● **Problem requirements**: Starting at the line with "Denna webbplats använder cookies", repeat every line exactly until the records end, including the last one.
★ ★ ★
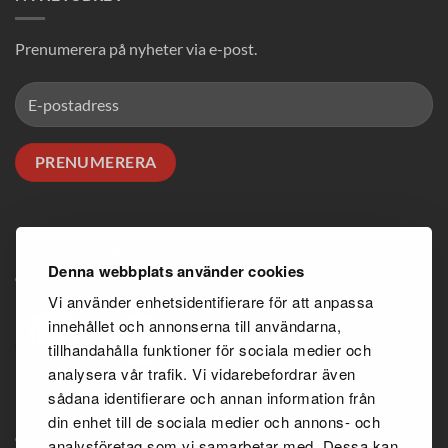
Prenumerera på nyheter via e-post.
100% RENA PRODUKTER
Denna webbplats använder cookies
Vi använder enhetsidentifierare för att anpassa
innehållet och annonserna till användarna,
tillhandahålla funktioner för sociala medier och
analysera vår trafik. Vi vidarebefordrar även
sådana identifierare och annan information från
INFORMATION
din enhet till de sociala medier och annons- och
analysföretag som vi samarbetar med. Dessa kan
★ ★ ★
● **Expected answer**:
Denna webbplats använder cookies
Vi använder enhetsidentifierare för att anpassa
innehållet och annonserna till användarna,
tillhandahålla funktioner för sociala medier och
analysera vår trafik. Vi vidarebefordrar även
sådana identifierare och annan information från
INFORMATION
din enhet till de sociala medier och annons- och
analysföretag som vi samarbetar med. Dessa kan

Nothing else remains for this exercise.